Was wie eine kitschige Geschicht klingt, die sich ein Schnulzenromanautor ausgedacht hat, ist absolut wahr! Penguin ist ein wahrlich einzigartiger Vogel und wenn man sich die fantastischen Fotos auf jeder Seite besieht, hat man wohl nicht selten das Gefühl, dass Penguin gar kein echter Vogel sein kann, sondern viel mehr ein verkleideter Mensch ist. Sie zeigt völlig vogeluntypisches Verhalten, scheint sich dabei aber so wohl zu fühlen, wie es Bilder nur zeigen können.
Das Buch endet mit einem emotionalen Brief von Sam, der sich vor allem (aber nicht nur) an Patienten und Angehörige mit ähnlichen Erfahrungen (also ein plötzlicher Schlag und der Patient sitzt im Rollstuhl) richtet. Dabei geht sie auch darauf ein, wie wichtig die medizinische Forschung ist, die nicht zuletzt daran arbeitet, Rückenmarksschädigungen kurieren zu können.
Penguin Bloom hat mich wirklich sprachlos zurück gelassen. Es ist ein sehr emotionales Buch, mit einmaligen Fotografien und dem Geist eines kleinen Vogels, der große Veränderungen brachte. Ich kann nicht beschreiben, was für ein besonderes Buch dies ist und wenn ich mir die Zeilen oben durchlese, wird das ganz und gar nicht dem gerecht, was ich beim Lesen empfunden habe, aber ich kann euch nur ans Herz legen, diese Erfahrung selbst zu machen!
Fazit
Ein Buch, voller Bedrückung und Schmerz, Hoffnung und Glück.
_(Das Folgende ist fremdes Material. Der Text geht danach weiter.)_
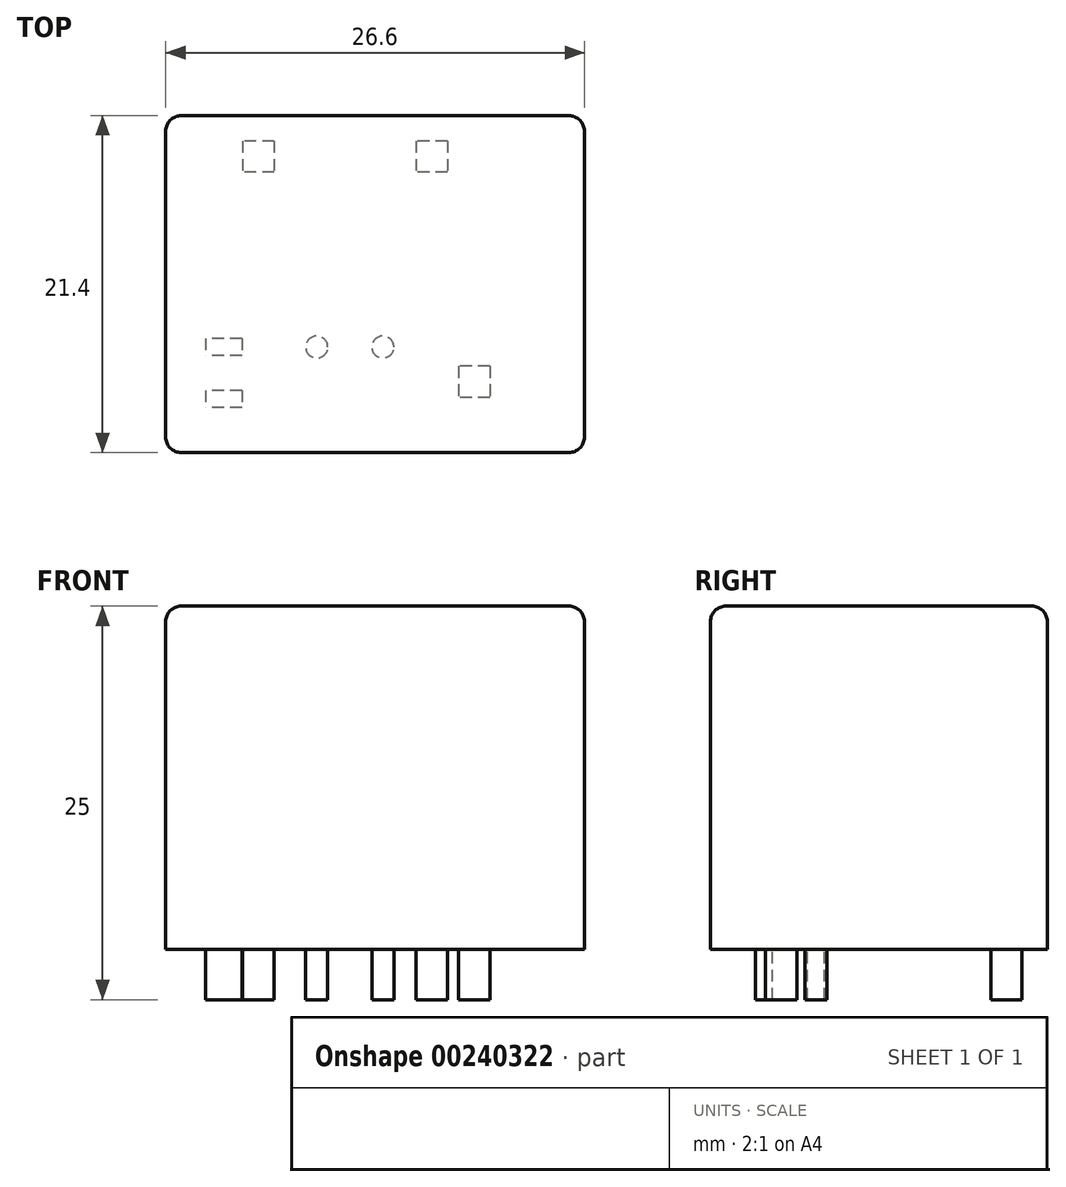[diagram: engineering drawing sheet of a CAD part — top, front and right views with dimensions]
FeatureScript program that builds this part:
annotation { "Feature Type Name" : "Feature", "Feature Type Description" : "" }
export const myFeature = defineFeature(function(context is Context, id is Id, definition is map)
    precondition{}
    {
        {
            var Q0;
            Q0=qCreatedBy(makeId("Top.planeOp"),FACE);
            var sketch = newSketch(context, id + "F0", { "sketchPlane" : qUnion([Q0])});
            skCircle(sketch, "E0", {"center": v(0, 0) * mm, "radius": 0.7 * mm});
            skCircle(sketch, "E1", {"center": v(4.2, 0) * mm, "radius": 0.7 * mm});
            skLineSegment(sketch, "E2.bottom", {"start": v(-4.75, 0.55) * mm, "end": v(-7.05, 0.55) * mm});
            skLineSegment(sketch, "E2.top", {"start": v(-4.75, -0.55) * mm, "end": v(-7.05, -0.55) * mm});
            skLineSegment(sketch, "E2.left", {"start": v(-4.75, 0.55) * mm, "end": v(-4.75, -0.55) * mm});
            skLineSegment(sketch, "E2.right", {"start": v(-7.05, 0.55) * mm, "end": v(-7.05, -0.55) * mm});
            skPoint(sketch, "E2.middle", {"position": v(-5.9, 0) * mm});
            skLineSegment(sketch, "E3.bottom", {"start": v(-4.75, -2.75) * mm, "end": v(-7.05, -2.75) * mm});
            skLineSegment(sketch, "E3.top", {"start": v(-4.75, -3.85) * mm, "end": v(-7.05, -3.85) * mm});
            skLineSegment(sketch, "E3.left", {"start": v(-4.75, -2.75) * mm, "end": v(-4.75, -3.85) * mm});
            skLineSegment(sketch, "E3.right", {"start": v(-7.05, -2.75) * mm, "end": v(-7.05, -3.85) * mm});
            skPoint(sketch, "E3.middle", {"position": v(-5.9, -3.3) * mm});
            skLineSegment(sketch, "E4.bottom", {"start": v(11, -1.2) * mm, "end": v(9, -1.2) * mm});
            skLineSegment(sketch, "E4.top", {"start": v(11, -3.2) * mm, "end": v(9, -3.2) * mm});
            skLineSegment(sketch, "E4.left", {"start": v(11, -1.2) * mm, "end": v(11, -3.2) * mm});
            skLineSegment(sketch, "E4.right", {"start": v(9, -1.2) * mm, "end": v(9, -3.2) * mm});
            skPoint(sketch, "E4.middle", {"position": v(10, -2.2) * mm});
            skLineSegment(sketch, "E5.bottom", {"start": v(8.3, 13.1) * mm, "end": v(6.3, 13.1) * mm});
            skLineSegment(sketch, "E5.top", {"start": v(8.3, 11.1) * mm, "end": v(6.3, 11.1) * mm});
            skLineSegment(sketch, "E5.left", {"start": v(8.3, 13.1) * mm, "end": v(8.3, 11.1) * mm});
            skLineSegment(sketch, "E5.right", {"start": v(6.3, 13.1) * mm, "end": v(6.3, 11.1) * mm});
            skPoint(sketch, "E5.middle", {"position": v(7.3, 12.1) * mm});
            skLineSegment(sketch, "E6.bottom", {"start": v(-2.7, 13.1) * mm, "end": v(-4.7, 13.1) * mm});
            skLineSegment(sketch, "E6.top", {"start": v(-2.7, 11.1) * mm, "end": v(-4.7, 11.1) * mm});
            skLineSegment(sketch, "E6.left", {"start": v(-2.7, 13.1) * mm, "end": v(-2.7, 11.1) * mm});
            skLineSegment(sketch, "E6.right", {"start": v(-4.7, 13.1) * mm, "end": v(-4.7, 11.1) * mm});
            skPoint(sketch, "E6.middle", {"position": v(-3.7, 12.1) * mm});
            skSolve(sketch);
        }
        {
            var Q0;
            Q0=qCreatedBy(makeId("Top.planeOp"),FACE);
            var sketch = newSketch(context, id + "F1", { "sketchPlane" : qUnion([Q0])});
            skLineSegment(sketch, "E7.bottom", {"start": v(-8.6, -6.7) * mm, "end": v(16, -6.7) * mm});
            skLineSegment(sketch, "E7.top", {"start": v(-8.6, 14.7) * mm, "end": v(16, 14.7) * mm});
            skLineSegment(sketch, "E7.left", {"start": v(-9.6, -5.7) * mm, "end": v(-9.6, 13.7) * mm});
            skLineSegment(sketch, "E7.right", {"start": v(17, -5.7) * mm, "end": v(17, 13.7) * mm});
            skPoint(sketch, "E8.visualSharp", {"position": v(17, -6.7) * mm});
            skArc(sketch, "E8.filletArc", {"start": v(16, -6.7) * mm, "mid": v(16.7, -6.4) * mm, "end": v(17, -5.7) * mm});
            skPoint(sketch, "E9.visualSharp", {"position": v(17, 14.7) * mm});
            skArc(sketch, "E9.filletArc", {"start": v(17, 13.7) * mm, "mid": v(16.7, 14.4) * mm, "end": v(16, 14.7) * mm});
            skPoint(sketch, "E10.visualSharp", {"position": v(-9.6, 14.7) * mm});
            skArc(sketch, "E10.filletArc", {"start": v(-8.6, 14.7) * mm, "mid": v(-9.3, 14.4) * mm, "end": v(-9.6, 13.7) * mm});
            skPoint(sketch, "E11.visualSharp", {"position": v(-9.6, -6.7) * mm});
            skArc(sketch, "E11.filletArc", {"start": v(-9.6, -5.7) * mm, "mid": v(-9.3, -6.4) * mm, "end": v(-8.6, -6.7) * mm});
            skSolve(sketch);
        }
        {
            var Q0;
            Q0=makeQuery(id+"F1.imprint","IMPRINT",FACE,{"disambiguationData":[TD([[makeQuery(id+"F1.imprint","IMPRINT",EDGE,{"derivedFrom":sQuery(id+"F1.wireOp",EDGE,"E7.bottom")}),1.0]])]});
            extrude(context, id + "F2", {"entities" : qUnion([Q0]), "depth" : 21.8 * mm});
        }
        {
            var Q0;
            Q0=makeQuery(id+"F0.imprint","IMPRINT",FACE,{"disambiguationData":[TD([[makeQuery(id+"F0.imprint","IMPRINT",EDGE,{"derivedFrom":sQuery(id+"F0.wireOp",EDGE,"E4.bottom")}),1.0]])]});
            var Q1;
            Q1=makeQuery(id+"F0.imprint","IMPRINT",FACE,{"disambiguationData":[TD([[makeQuery(id+"F0.imprint","IMPRINT",EDGE,{"derivedFrom":sQuery(id+"F0.wireOp",EDGE,"E5.bottom")}),1.0]])]});
            var Q2;
            Q2=makeQuery(id+"F0.imprint","IMPRINT",FACE,{"disambiguationData":[TD([[makeQuery(id+"F0.imprint","IMPRINT",EDGE,{"derivedFrom":sQuery(id+"F0.wireOp",EDGE,"E1")}),1.0]])]});
            var Q3;
            Q3=makeQuery(id+"F0.imprint","IMPRINT",FACE,{"disambiguationData":[TD([[makeQuery(id+"F0.imprint","IMPRINT",EDGE,{"derivedFrom":sQuery(id+"F0.wireOp",EDGE,"E0")}),1.0]])]});
            var Q4;
            Q4=makeQuery(id+"F0.imprint","IMPRINT",FACE,{"disambiguationData":[TD([[makeQuery(id+"F0.imprint","IMPRINT",EDGE,{"derivedFrom":sQuery(id+"F0.wireOp",EDGE,"E3.bottom")}),1.0]])]});
            var Q5;
            Q5=makeQuery(id+"F0.imprint","IMPRINT",FACE,{"disambiguationData":[TD([[makeQuery(id+"F0.imprint","IMPRINT",EDGE,{"derivedFrom":sQuery(id+"F0.wireOp",EDGE,"E2.bottom")}),1.0]])]});
            var Q6;
            Q6=makeQuery(id+"F0.imprint","IMPRINT",FACE,{"disambiguationData":[TD([[makeQuery(id+"F0.imprint","IMPRINT",EDGE,{"derivedFrom":sQuery(id+"F0.wireOp",EDGE,"E6.bottom")}),1.0]])]});
            extrude(context, id + "F3", {"entities" : qUnion([Q0, Q1, Q2, Q3, Q4, Q5, Q6]), "oppositeDirection" : true, "depth" : 3.2 * mm});
        }
        {
            var Q0;
            Q0=makeQuery(id+"F2.opExtrude","CAP_FACE",FACE,{"disambiguationData":[OSD([sQuery(id+"F1.wireOp",EDGE,"E7.bottom"),sQuery(id+"F1.wireOp",EDGE,"E7.top"),sQuery(id+"F1.wireOp",EDGE,"E7.left"),sQuery(id+"F1.wireOp",EDGE,"E7.right"),sQuery(id+"F1.wireOp",EDGE,"E8.filletArc"),sQuery(id+"F1.wireOp",EDGE,"E9.filletArc"),sQuery(id+"F1.wireOp",EDGE,"E10.filletArc"),sQuery(id+"F1.wireOp",EDGE,"E11.filletArc")])],"isStart":false});
            fillet(context, id + "F4", {"entities" : qUnion([Q0]), "radius" : 1 * mm, "tangentPropagation" : true, "allowEdgeOverflow" : false});
        }
    });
Worte können dem nicht gerecht werden, doch da nicht nur die Geschichte der Familie Bloom, sondern auch die Aufmachung dieses Werks einen zweiten Blick wert ist, solltet ihr es definitiv lesen, jeder von euch!

Folgende Rezensionen beziehen sich auf eine andere Ausgabe (Gebundenes Buch)

Geschichte einer Gesundung

Von: Andrea Salomon aus Lingen Datum: 05.04.2017

Buchhandlung: Buchhandlung Holzberg GmbH

Dieses Buch ließe sich innerhalb einer Stunde lesen, jedoch laden die Bilder und Textpassagen zum längeren Verweilen ein. Es ist kein Buch, das den Leser sofort wieder loslässt, stattdessen nimmt man es wieder und wieder zur Hand. Verliebt in die wundervollen Fotografien und/oder nachdenklich ob der bewegenden Textpassagen. Ein Buch, das berührt und bereichert und aufzeigt, was im Leben wesentlich ist.

Die Fotografien, die diese Geschichte begleiten, sind atmosphärisch auf die Worte abgestimmt. Gefühlvolle Texte schildern den Familienalltag oder Situationen mit Penguin, ohne zu verschweigen, wie schwierig es ist, sich nach einem Schicksalsschlag wieder zurück ins Leben zu kämpfen.

Sehr berührend

Von: Manuela Mankus aus Nürnberg Datum: 09.03.2017

Buchhandlung: Bücherwurm Nürnberg

Diese Geschichte hat mich sehr berührt! Es ist ein schön erzähltes Buch mit fantastisch tollen Fotos von Penguin, wie er in der Familie fast menschlich lebt und sich zu Fuß bewegt - bis er es eines Tages schafft, seinen Flügeln zu vertrauen und loszufliegen. Er bleibt aber weiterhin ein treuer Gefährte der Familie. Die Fotos sind so herzig und pfiffig - den Vogel muss man liebhaben! Sehr lesenswert!